TASK DETAILS:
Please give every line below again exactly, but not its pictures.

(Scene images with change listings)

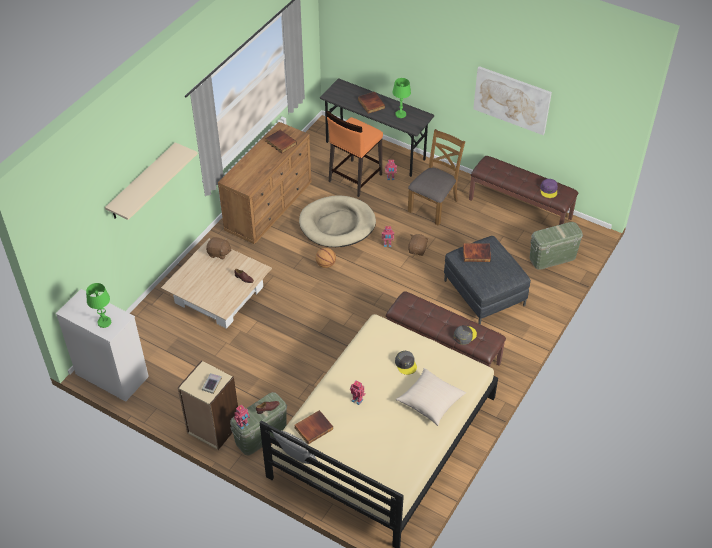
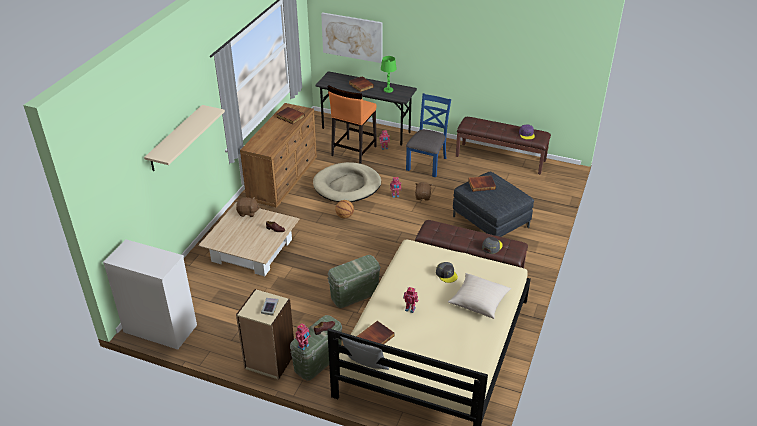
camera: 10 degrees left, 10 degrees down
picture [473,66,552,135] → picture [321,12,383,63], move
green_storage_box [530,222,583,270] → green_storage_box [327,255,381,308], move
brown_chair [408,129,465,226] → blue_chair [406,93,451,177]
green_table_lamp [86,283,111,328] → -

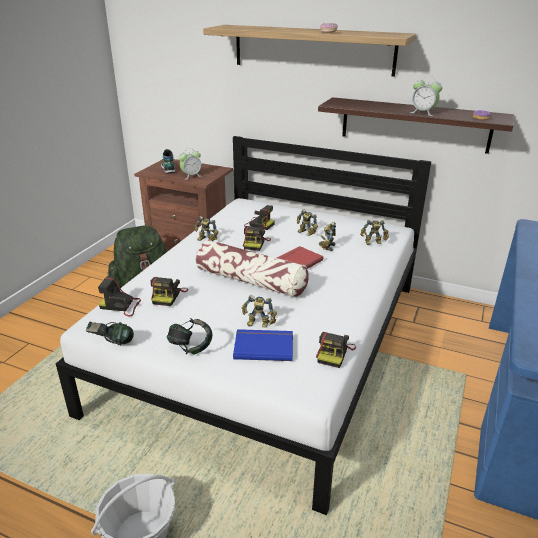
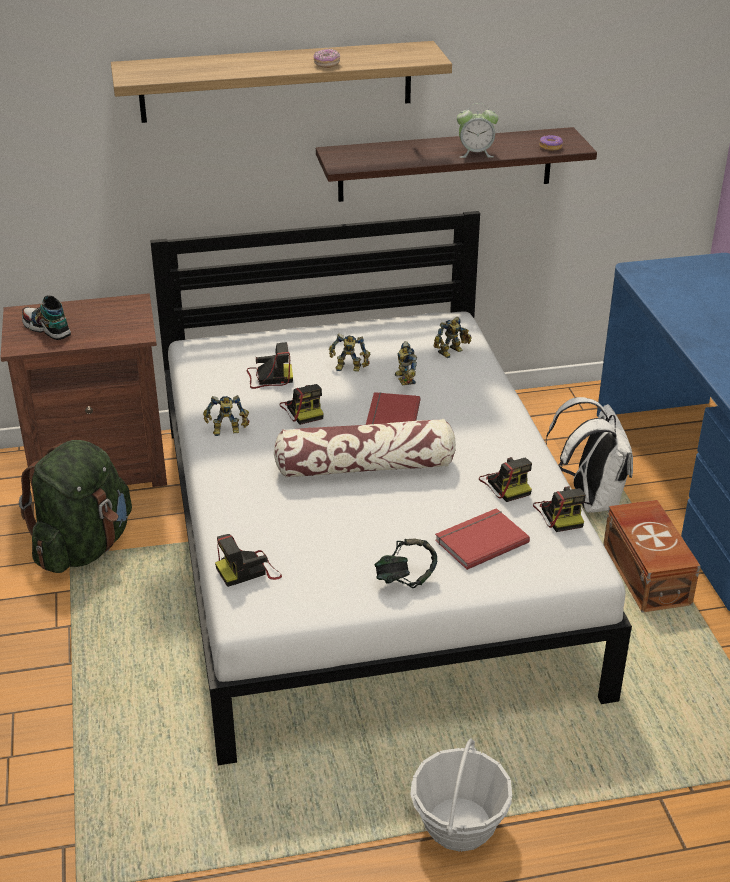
camera: 35 degrees left, 5 degrees up
blue_book [233,329,293,361] → red_book [435,508,530,570]
photo_camera [150,277,188,306] → photo_camera [479,457,532,502], move
- → white_backpack [546,397,633,513]
- → brown_storage_box [603,500,700,613]
headphones [86,321,134,345] → -
alarm_clock [178,148,201,180] → -
toy_robot [242,295,277,328] → -

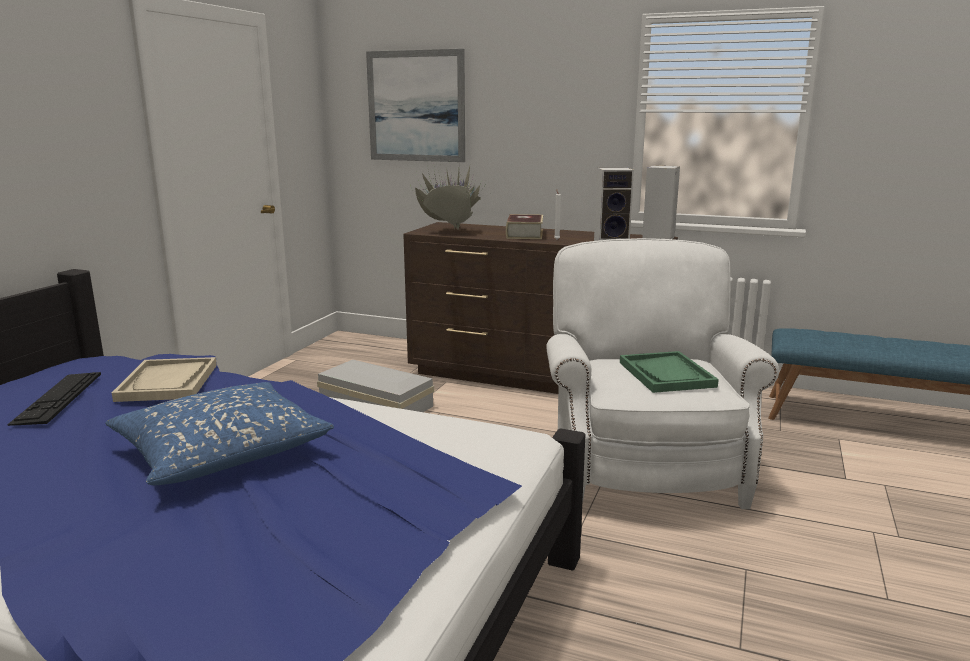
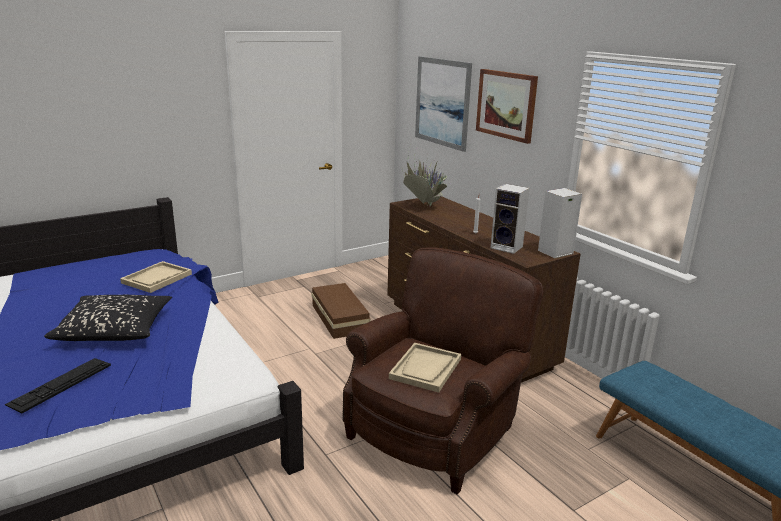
camera: 35 degrees right, 5 degrees up
keyboard [7,372,101,426] → keyboard [5,358,111,414], move
blue_pillow [105,382,334,485] → black_pillow [45,295,172,341]
white_storage_box [317,360,434,412] → brown_storage_box [311,283,370,339]
white_armchair [546,238,779,509] → brown_armchair [343,247,543,495]
green_tray [620,351,719,393] → beige_tray [389,343,461,393]
- → picture [476,69,538,144]
book [506,214,543,239] → -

ANSWER TO THE PROBLEM:
camera: 10 degrees left, 10 degrees down
picture [473,66,552,135] → picture [321,12,383,63], move
green_storage_box [530,222,583,270] → green_storage_box [327,255,381,308], move
brown_chair [408,129,465,226] → blue_chair [406,93,451,177]
green_table_lamp [86,283,111,328] → -

camera: 35 degrees left, 5 degrees up
blue_book [233,329,293,361] → red_book [435,508,530,570]
photo_camera [150,277,188,306] → photo_camera [479,457,532,502], move
- → white_backpack [546,397,633,513]
- → brown_storage_box [603,500,700,613]
headphones [86,321,134,345] → -
alarm_clock [178,148,201,180] → -
toy_robot [242,295,277,328] → -

camera: 35 degrees right, 5 degrees up
keyboard [7,372,101,426] → keyboard [5,358,111,414], move
blue_pillow [105,382,334,485] → black_pillow [45,295,172,341]
white_storage_box [317,360,434,412] → brown_storage_box [311,283,370,339]
white_armchair [546,238,779,509] → brown_armchair [343,247,543,495]
green_tray [620,351,719,393] → beige_tray [389,343,461,393]
- → picture [476,69,538,144]
book [506,214,543,239] → -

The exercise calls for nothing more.